Behold! New Lebanon became a reality with a pilot program in 2014 and was founded by Ms. Abram, the founding president of the Lower East Side Tenement Museum in New York City. The programs for this year were announced at a June 18 gathering at Meissner’s Auction Service held in front of a projected image of local farmer Evan Thaler-Null and his two draft horses.
In a combination workshop and tour, visitors to the rural museum will be led by one or two of the 41 guides–“real townspeople of today”–chosen by the museum. The 60 scheduled tours are meant to reflect a wide range of activities in the town and will range from farm tours to food, jazz and auto mechanics, to name a few.
Rural guides are paid $100 per program and offered the chance to consign their products at the house doneted by Meissner’s at 438 State Route 20, which will be used for a general store and ticket sales. Museum goers pay $15 per tour or may purchase a season pass.
Ms. Abram’s statement places Behold! in the context of the town’s radical past, which includes the first free library, abolitionists, women’s rights activists and spiritual communities from the Shakers to the Sufis.
Mike Benson, town supervisor and board member of the Columbia Economic Development Corporation, a funding conduit for Behold!, grew up farming where he now raises his four kids. “Growing up on a farm was not nearly as cool as it is today,” he said. Though he stopped dairy farming in 1997, he has now decided to reintroduce cattle to the farm for the first time, largely because of the enthusiasm of his kids. He hopes Behold! can inspire others in town to get involved, or re-involved, with agriculture.
John Koepp will lead a workshop on Shaker chair seating, cane rush and macramé chairs. A lifelong resident of New Lebanon, his grandfather was employed by the Shakers and kept one of their diaries Mr. Koepp has read, an account of weather and the waning Shaker population. He would like to see the town gain recognition. “I would like the word to get out better; we’ve got a former governor from New York State buried up there on the hill–the first Al Gore–and no one knows.”
Helen Burton, a resident potter and rural guide who plans to teach about different clays and firing methods, moved here from New York City. “I got anemic for green,” she says, “I’ve often thought this is the best kept secret, this town.”

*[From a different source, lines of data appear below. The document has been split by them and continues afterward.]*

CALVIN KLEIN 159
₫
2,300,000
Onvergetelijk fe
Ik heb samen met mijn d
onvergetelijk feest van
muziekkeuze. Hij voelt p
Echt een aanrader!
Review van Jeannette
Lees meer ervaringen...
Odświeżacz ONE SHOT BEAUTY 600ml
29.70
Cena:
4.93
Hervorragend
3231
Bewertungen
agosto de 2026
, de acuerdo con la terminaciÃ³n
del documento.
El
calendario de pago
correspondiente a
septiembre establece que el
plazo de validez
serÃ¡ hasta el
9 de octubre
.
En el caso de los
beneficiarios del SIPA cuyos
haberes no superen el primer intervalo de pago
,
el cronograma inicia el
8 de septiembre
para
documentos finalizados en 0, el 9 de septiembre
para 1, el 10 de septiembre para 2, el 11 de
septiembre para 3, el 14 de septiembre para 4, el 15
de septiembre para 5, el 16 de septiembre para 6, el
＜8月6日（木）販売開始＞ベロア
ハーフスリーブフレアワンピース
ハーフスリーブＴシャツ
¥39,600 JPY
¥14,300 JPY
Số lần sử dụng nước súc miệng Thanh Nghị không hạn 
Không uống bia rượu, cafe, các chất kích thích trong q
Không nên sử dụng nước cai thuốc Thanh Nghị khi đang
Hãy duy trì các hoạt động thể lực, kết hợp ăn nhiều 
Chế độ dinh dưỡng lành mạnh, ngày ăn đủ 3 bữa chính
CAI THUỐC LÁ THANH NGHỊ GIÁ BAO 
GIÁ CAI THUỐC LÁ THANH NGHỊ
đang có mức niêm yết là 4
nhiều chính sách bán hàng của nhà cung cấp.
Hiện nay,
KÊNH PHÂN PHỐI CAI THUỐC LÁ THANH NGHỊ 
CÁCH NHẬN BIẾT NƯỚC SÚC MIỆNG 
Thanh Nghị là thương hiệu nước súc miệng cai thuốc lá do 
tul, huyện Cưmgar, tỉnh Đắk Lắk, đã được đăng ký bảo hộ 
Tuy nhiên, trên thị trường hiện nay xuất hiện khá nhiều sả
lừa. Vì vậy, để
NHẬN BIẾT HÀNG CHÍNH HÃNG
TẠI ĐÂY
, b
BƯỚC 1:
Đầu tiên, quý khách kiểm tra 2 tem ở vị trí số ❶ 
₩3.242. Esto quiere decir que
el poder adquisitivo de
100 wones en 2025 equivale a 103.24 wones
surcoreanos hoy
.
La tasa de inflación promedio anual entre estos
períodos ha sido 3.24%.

The second part of the launch for Behold’s 2015 season was held at the Lebanon Valley Speedway, where “rural guide” Heather Naventi demonstrated with a miniature horse. “Horses have been an integral part of civilization either since we started eating or riding them,” she said. Miss Naventi will focus on communicating with another species in her workshop, Horse Sense.
A presentation followed by Howard Commander, owner of the Speedway, rural guide for Speed Demons. “It’s our job to keep auto racing alive and well, we’ll do that as long as we’re taking in air,” Mr. Commander said. As rural guides, Mr. Commander believes, “We’re all gonna work together to show people what a community can do when we’re not after each other.”
He also reminded those in attendance that the Speedway holds the 2004 Guinness world record for longest distanced jumped in a garbage truck (77 ft 4in).
Peg Munves, a self-described, “people and dog trainer,” also participated in the event with her six-month-old lab she’s training for commercial acting.
For 13 weekends July 4-September 26, Behold! will be working to promote Ms. Abrams conviction that “New Lebanon is a small rural town. But, like many others, it is not a sleepy town.”